# [Dataset items]

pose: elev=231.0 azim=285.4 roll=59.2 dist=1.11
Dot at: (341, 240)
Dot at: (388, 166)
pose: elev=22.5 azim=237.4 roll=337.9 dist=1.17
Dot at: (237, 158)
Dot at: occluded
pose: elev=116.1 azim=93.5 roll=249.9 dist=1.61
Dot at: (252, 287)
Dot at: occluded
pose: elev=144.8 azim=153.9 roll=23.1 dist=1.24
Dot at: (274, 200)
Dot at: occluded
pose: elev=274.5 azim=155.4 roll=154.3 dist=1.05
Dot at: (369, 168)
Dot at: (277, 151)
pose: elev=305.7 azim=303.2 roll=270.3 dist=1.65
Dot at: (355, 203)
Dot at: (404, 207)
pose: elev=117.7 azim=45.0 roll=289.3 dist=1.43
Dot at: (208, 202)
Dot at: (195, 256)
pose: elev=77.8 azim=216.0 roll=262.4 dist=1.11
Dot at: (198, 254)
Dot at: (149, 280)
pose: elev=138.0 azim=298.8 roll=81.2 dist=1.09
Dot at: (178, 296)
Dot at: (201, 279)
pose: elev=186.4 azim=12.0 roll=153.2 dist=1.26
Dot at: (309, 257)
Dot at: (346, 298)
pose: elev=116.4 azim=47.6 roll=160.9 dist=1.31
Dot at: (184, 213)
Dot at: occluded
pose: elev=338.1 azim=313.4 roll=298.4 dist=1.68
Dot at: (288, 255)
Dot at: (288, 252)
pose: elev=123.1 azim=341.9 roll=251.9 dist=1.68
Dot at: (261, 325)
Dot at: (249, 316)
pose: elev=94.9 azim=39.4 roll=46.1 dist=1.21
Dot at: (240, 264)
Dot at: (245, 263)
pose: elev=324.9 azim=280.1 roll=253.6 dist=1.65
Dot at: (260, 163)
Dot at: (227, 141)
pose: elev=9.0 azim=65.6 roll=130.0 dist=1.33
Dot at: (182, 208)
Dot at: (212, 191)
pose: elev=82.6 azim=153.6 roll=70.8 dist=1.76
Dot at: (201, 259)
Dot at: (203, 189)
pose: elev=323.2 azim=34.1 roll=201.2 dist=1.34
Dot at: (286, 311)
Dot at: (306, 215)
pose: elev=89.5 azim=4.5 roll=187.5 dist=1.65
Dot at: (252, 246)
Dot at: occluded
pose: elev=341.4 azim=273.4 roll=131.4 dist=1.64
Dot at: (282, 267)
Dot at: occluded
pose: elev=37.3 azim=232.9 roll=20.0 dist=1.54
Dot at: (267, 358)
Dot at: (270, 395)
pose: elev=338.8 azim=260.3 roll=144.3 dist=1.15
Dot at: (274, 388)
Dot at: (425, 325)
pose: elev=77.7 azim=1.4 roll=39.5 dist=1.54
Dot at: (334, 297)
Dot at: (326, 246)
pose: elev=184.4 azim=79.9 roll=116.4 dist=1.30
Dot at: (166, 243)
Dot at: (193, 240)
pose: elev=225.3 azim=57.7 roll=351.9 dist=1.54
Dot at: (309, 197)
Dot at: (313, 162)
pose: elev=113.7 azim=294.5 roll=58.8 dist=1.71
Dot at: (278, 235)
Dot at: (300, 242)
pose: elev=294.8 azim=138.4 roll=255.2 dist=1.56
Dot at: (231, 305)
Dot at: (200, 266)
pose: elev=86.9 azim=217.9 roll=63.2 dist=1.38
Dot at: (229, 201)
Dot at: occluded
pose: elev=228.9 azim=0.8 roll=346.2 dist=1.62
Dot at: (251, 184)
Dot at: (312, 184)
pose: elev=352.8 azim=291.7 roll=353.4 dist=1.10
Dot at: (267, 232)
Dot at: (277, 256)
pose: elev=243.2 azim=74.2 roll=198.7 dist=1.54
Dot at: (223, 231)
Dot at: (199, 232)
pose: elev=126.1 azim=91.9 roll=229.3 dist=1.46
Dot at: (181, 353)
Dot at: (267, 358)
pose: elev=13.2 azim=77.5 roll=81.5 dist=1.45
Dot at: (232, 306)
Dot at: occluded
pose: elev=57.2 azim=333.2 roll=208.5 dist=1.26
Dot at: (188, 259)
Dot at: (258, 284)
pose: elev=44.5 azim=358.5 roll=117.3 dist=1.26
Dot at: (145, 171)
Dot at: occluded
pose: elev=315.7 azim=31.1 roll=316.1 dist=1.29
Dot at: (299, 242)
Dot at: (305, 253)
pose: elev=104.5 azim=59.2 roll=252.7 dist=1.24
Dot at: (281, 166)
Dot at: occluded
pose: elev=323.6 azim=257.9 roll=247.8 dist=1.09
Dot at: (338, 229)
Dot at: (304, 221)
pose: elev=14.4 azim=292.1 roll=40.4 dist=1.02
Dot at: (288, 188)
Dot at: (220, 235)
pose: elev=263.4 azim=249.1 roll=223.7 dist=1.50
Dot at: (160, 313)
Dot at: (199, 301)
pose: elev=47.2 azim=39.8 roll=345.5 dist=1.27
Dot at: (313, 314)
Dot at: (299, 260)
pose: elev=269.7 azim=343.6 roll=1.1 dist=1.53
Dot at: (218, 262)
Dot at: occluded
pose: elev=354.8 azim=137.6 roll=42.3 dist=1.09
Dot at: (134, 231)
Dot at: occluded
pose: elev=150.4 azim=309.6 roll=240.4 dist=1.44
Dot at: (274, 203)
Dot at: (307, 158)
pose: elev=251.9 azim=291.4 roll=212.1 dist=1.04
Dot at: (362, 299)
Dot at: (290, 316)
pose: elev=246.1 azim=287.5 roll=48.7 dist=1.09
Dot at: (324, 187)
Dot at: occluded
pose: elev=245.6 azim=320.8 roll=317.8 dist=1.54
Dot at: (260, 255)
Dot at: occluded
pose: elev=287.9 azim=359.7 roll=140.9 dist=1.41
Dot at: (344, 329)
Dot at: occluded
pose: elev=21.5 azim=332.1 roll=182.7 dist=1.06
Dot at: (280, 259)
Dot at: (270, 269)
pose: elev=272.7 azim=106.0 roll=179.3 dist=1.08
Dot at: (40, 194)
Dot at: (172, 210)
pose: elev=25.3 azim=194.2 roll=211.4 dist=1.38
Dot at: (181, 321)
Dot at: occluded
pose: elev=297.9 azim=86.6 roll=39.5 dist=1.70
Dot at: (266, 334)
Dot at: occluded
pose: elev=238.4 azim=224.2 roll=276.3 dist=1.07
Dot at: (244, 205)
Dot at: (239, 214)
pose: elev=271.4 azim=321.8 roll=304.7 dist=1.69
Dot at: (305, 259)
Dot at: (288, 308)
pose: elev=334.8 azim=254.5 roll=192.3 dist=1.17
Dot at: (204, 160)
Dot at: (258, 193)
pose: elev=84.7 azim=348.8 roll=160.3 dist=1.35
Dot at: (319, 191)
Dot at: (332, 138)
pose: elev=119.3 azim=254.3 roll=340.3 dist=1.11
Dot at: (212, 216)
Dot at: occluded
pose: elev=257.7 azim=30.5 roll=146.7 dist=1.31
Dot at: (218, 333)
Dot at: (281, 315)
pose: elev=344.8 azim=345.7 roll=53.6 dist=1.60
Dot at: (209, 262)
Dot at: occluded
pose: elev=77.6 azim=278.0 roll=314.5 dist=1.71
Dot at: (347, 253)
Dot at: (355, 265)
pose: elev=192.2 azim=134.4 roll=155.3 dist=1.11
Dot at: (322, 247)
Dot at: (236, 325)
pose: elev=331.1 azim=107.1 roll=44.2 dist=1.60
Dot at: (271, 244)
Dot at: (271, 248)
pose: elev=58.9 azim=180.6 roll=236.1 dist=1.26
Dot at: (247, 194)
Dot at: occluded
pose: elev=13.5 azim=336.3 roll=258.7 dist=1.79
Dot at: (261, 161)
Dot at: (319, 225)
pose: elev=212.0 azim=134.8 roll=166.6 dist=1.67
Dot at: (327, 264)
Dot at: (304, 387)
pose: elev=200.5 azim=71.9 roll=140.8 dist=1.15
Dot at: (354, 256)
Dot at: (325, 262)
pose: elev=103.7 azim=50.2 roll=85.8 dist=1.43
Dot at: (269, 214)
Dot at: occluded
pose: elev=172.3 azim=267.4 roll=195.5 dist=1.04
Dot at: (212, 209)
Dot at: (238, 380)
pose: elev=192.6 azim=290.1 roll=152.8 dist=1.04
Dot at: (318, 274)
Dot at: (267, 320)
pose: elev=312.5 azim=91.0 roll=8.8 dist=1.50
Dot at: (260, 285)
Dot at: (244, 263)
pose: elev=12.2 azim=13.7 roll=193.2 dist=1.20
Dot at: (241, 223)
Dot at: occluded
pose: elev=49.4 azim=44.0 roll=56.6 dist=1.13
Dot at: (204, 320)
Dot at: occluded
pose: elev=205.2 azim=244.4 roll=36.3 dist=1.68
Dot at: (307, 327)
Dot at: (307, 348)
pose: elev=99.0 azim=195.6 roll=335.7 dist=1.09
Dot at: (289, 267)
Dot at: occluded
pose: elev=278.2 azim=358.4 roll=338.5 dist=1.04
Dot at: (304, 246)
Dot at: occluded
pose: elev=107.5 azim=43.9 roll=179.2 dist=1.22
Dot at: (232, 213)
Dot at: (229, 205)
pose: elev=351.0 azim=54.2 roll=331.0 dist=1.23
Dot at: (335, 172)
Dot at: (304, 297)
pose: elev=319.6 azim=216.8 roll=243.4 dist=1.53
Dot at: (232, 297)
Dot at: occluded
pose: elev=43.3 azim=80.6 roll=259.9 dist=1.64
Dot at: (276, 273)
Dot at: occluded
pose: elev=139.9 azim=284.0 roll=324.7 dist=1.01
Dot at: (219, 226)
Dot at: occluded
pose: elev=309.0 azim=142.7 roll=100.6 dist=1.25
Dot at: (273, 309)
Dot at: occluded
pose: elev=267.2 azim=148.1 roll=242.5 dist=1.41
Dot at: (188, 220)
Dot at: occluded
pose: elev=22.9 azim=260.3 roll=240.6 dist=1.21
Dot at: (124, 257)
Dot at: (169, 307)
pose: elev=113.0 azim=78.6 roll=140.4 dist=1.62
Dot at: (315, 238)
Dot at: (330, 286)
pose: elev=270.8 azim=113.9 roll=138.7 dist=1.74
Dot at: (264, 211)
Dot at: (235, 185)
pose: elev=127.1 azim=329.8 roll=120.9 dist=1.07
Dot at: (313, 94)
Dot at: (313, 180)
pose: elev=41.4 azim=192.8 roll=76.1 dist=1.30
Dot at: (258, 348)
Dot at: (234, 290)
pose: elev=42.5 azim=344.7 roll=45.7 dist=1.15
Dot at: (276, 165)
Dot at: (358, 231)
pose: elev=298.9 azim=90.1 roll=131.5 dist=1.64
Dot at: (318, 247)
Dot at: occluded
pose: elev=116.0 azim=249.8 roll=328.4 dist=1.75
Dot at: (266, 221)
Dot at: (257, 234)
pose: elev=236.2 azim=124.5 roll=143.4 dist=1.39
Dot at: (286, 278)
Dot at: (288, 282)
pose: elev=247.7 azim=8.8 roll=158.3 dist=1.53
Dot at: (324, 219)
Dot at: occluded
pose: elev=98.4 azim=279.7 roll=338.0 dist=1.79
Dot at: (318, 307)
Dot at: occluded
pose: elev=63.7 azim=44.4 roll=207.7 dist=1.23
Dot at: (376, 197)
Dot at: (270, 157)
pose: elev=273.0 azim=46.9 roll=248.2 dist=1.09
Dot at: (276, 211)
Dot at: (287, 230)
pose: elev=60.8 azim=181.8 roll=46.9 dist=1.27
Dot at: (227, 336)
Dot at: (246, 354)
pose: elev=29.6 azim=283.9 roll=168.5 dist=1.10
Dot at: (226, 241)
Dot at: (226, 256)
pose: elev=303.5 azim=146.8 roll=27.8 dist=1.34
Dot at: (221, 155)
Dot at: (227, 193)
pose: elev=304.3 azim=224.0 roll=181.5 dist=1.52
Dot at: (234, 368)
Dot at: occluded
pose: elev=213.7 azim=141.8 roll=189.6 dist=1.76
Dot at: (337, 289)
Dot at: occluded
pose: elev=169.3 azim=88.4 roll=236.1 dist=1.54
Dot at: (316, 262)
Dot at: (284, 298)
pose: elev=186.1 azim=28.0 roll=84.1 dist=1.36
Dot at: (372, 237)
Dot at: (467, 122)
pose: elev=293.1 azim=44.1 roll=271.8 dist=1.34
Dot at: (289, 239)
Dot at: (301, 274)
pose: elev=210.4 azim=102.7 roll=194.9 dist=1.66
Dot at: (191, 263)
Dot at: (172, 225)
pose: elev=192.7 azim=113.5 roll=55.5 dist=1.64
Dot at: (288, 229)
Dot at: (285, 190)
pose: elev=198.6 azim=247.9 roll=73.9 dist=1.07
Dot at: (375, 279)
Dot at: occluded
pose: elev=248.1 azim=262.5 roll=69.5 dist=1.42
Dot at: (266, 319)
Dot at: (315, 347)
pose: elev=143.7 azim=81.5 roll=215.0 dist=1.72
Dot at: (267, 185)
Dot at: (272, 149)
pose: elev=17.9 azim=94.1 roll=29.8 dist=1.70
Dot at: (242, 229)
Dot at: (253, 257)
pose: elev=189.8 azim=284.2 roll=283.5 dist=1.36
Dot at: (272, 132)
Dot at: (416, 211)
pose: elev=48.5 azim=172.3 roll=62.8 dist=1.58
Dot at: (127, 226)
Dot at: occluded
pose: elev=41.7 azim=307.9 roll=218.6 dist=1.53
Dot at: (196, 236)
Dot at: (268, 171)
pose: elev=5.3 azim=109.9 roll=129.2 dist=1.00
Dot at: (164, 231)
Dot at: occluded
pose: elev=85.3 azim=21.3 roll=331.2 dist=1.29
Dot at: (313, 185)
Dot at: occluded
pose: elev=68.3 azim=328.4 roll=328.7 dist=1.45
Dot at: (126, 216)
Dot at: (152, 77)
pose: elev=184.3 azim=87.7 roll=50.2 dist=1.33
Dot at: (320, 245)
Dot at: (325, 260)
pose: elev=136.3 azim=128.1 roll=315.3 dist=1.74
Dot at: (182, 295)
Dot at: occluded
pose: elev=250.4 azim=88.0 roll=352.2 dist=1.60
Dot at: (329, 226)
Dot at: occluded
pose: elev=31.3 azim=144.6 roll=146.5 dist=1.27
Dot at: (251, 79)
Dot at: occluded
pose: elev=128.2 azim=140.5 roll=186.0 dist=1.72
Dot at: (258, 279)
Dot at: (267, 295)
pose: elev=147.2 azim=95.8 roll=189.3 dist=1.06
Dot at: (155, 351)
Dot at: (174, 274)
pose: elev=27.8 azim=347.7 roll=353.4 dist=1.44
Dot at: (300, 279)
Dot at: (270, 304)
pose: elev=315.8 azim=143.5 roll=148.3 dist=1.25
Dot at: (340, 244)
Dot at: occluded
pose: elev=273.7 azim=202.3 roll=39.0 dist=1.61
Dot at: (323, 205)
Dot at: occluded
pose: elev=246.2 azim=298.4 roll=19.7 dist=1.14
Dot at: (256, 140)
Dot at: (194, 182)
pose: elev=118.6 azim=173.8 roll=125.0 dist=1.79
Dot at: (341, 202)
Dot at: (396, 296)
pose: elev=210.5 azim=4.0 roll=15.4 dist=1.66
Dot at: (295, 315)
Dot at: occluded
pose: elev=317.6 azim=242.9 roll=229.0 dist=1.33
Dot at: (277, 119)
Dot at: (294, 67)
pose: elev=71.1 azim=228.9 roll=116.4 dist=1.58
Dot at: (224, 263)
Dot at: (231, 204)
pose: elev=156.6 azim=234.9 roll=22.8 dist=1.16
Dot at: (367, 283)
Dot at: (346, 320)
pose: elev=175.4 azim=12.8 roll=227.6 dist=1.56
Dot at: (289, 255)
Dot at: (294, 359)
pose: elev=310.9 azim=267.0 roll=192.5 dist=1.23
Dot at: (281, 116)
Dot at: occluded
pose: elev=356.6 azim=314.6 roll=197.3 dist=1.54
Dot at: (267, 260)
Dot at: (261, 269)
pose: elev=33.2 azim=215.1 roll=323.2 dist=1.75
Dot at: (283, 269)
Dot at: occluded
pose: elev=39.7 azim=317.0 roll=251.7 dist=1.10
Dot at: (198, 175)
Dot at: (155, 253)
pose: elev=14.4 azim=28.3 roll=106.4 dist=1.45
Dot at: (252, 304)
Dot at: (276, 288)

# [Job]
Copy the lines of the records verbatim, starting at the line containing "pose: elev=331.1 azim=107.1" and ending with the line containing "Dot at: (319, 225)", both included.

# [Result]
pose: elev=331.1 azim=107.1 roll=44.2 dist=1.60
Dot at: (271, 244)
Dot at: (271, 248)
pose: elev=58.9 azim=180.6 roll=236.1 dist=1.26
Dot at: (247, 194)
Dot at: occluded
pose: elev=13.5 azim=336.3 roll=258.7 dist=1.79
Dot at: (261, 161)
Dot at: (319, 225)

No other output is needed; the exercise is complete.